(Extracted text)
Start of Block
First, Teensyduino has some limited emulation of AVR registers with Teensy 3.1. PORTB, PORTC and PORTD work, affecting the same pin numbers as they would on Arduino Uno. The bitwise manipulation of these registers by constants is automatically translated into the equivalent native ARM code. If you want to see the internal details, look in hardware/teensy/cores/teensy3/avr_emulation.h. Normally this stuff is only used when people compile older Arduino sketches with those AVR register names hard-coded.

Second, Teensyduino has digitalWriteFast() and digitalReadFast(), which use the native registers when the inputs are constants. These result in the most optimal code, and you still get the ease of use and readable code of Arduino style sketches.

Third, Teensyduino defines a number of more convenient names for the hardware registers, based on the Arduino pin numbers. Using these isn't as readable as digitalWriteFast(), but still more portable for future boards than hard coding the registers. They're defined in core_pins.h.
End of Block
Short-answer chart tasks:
Start of Block
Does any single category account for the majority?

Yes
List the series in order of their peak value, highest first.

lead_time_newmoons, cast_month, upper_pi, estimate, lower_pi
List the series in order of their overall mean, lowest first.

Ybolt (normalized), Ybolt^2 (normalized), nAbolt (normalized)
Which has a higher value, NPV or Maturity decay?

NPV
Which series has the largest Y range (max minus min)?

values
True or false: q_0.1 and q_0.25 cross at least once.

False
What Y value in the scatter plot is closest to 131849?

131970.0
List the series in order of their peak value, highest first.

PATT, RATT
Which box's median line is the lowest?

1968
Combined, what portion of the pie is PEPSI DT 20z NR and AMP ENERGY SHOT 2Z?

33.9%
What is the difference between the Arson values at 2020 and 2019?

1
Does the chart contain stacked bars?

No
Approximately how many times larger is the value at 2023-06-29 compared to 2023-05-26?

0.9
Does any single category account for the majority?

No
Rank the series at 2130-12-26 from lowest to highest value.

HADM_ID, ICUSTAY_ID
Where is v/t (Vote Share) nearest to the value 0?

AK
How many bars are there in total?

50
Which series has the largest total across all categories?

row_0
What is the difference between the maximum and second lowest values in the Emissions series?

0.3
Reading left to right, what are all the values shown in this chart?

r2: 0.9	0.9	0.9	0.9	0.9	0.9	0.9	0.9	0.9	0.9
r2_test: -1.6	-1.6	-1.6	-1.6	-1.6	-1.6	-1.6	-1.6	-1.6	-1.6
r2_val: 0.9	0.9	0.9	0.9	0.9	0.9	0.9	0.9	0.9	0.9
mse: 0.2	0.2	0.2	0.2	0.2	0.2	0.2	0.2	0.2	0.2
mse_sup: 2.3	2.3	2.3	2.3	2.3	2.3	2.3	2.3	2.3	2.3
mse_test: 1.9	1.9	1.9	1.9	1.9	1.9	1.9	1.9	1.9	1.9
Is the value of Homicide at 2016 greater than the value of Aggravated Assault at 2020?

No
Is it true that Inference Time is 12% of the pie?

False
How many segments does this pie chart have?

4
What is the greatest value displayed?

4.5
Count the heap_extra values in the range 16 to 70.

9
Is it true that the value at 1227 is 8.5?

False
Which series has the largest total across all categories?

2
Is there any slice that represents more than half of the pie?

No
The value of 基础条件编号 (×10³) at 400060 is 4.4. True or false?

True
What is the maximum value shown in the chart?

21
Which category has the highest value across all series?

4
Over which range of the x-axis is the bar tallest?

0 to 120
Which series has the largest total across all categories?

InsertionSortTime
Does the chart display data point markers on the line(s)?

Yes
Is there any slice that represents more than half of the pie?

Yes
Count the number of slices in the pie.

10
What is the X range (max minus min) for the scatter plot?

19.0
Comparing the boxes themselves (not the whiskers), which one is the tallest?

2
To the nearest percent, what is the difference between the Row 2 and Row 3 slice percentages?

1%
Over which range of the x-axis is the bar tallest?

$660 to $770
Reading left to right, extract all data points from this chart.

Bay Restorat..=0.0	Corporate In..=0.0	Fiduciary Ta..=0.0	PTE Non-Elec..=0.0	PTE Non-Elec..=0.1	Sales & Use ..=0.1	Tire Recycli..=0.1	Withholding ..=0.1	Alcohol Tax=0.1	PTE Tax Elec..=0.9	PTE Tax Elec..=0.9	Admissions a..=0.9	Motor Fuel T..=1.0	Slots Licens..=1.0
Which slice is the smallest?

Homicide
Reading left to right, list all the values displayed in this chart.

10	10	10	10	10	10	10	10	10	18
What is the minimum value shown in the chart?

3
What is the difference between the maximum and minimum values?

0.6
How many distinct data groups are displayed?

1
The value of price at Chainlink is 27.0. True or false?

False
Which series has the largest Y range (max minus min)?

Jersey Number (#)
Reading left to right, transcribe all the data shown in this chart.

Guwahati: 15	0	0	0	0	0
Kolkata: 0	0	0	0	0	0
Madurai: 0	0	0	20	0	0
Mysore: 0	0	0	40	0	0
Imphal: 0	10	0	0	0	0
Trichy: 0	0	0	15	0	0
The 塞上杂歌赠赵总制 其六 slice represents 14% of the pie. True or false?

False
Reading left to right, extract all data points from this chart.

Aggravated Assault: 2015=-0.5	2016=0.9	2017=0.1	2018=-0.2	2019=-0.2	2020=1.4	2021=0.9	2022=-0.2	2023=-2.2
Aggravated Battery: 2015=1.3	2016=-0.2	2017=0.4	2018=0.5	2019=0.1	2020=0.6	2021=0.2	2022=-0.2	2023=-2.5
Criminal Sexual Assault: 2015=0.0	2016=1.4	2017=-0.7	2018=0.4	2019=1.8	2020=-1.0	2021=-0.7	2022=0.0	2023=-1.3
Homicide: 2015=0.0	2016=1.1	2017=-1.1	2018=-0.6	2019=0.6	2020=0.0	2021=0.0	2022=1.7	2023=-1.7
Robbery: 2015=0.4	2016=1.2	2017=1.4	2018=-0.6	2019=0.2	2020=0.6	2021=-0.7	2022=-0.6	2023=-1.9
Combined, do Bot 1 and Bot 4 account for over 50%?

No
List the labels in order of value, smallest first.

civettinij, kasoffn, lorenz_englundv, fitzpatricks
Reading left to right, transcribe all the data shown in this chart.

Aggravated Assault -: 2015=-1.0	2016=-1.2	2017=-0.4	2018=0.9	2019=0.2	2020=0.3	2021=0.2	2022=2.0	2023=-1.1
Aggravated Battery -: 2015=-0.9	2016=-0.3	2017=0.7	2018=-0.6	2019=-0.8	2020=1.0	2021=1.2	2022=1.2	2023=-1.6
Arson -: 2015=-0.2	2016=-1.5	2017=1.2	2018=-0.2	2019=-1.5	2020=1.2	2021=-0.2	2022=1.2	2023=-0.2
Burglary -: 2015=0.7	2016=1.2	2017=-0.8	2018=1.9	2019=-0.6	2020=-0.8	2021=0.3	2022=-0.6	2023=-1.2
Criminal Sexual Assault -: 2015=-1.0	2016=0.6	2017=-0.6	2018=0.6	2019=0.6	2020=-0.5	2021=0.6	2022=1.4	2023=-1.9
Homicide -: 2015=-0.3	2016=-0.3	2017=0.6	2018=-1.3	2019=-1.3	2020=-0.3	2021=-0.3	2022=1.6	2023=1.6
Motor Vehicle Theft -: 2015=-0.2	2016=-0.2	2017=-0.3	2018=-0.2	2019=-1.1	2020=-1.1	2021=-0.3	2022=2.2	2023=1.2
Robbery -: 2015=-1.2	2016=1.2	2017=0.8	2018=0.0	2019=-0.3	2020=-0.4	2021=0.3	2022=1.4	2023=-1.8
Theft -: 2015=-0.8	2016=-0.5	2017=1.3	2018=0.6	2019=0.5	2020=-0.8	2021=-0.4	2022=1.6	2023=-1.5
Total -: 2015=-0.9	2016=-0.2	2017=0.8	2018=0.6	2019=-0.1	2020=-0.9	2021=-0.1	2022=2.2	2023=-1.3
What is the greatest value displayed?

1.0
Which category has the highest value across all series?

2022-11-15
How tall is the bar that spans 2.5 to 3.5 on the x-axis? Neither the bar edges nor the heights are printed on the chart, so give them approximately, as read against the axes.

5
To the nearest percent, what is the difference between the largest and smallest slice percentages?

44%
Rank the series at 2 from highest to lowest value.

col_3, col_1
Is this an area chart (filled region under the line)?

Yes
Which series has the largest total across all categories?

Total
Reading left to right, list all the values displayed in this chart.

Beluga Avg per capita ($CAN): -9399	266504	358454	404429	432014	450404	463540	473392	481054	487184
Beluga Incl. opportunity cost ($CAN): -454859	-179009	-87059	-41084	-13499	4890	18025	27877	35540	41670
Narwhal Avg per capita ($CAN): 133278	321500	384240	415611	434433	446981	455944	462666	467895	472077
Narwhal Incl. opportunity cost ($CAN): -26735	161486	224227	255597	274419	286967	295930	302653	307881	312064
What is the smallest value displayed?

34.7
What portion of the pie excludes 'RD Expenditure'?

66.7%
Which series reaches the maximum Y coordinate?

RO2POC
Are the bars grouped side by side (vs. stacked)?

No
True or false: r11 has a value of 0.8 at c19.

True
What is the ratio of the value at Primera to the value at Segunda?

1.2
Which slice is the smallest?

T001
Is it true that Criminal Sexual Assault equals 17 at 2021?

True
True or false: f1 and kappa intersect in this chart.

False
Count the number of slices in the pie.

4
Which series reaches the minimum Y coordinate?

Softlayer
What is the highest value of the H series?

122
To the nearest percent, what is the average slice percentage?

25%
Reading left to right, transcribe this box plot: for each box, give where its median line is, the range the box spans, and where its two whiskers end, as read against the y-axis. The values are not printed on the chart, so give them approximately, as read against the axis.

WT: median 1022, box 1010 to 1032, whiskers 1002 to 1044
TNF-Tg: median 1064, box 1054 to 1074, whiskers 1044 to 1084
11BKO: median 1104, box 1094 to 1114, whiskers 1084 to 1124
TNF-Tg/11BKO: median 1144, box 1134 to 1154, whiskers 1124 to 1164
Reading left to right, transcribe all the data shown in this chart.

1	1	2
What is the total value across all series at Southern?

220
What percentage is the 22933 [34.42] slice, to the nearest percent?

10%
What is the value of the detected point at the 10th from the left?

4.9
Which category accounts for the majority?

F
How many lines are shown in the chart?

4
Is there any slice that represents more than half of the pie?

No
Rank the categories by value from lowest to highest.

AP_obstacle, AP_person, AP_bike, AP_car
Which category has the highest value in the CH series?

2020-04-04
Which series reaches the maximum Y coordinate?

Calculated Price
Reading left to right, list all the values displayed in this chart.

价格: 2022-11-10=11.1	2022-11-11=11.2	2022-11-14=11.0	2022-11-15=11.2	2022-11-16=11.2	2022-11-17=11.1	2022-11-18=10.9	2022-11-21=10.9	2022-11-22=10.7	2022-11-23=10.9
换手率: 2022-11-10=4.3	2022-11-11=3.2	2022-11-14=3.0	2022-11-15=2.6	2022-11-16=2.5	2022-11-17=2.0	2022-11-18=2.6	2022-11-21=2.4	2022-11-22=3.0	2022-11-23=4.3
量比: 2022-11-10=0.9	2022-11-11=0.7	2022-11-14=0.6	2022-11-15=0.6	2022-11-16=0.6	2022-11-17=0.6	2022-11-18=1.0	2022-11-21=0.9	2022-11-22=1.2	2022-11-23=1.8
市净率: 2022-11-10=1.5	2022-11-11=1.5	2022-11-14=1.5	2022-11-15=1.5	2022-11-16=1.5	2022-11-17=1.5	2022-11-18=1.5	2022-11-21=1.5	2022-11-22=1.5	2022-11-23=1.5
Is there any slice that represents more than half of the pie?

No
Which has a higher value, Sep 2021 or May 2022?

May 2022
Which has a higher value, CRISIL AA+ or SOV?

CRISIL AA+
End of Block
Quote the Teensyduino text starting with "Second, Teensyduino has" and going on through "defined in core_pins.h.". The records were drawn from a separate source, not from the Teensyduino text.

Second, Teensyduino has digitalWriteFast() and digitalReadFast(), which use the native registers when the inputs are constants. These result in the most optimal code, and you still get the ease of use and readable code of Arduino style sketches.

Third, Teensyduino defines a number of more convenient names for the hardware registers, based on the Arduino pin numbers. Using these isn't as readable as digitalWriteFast(), but still more portable for future boards than hard coding the registers. They're defined in core_pins.h.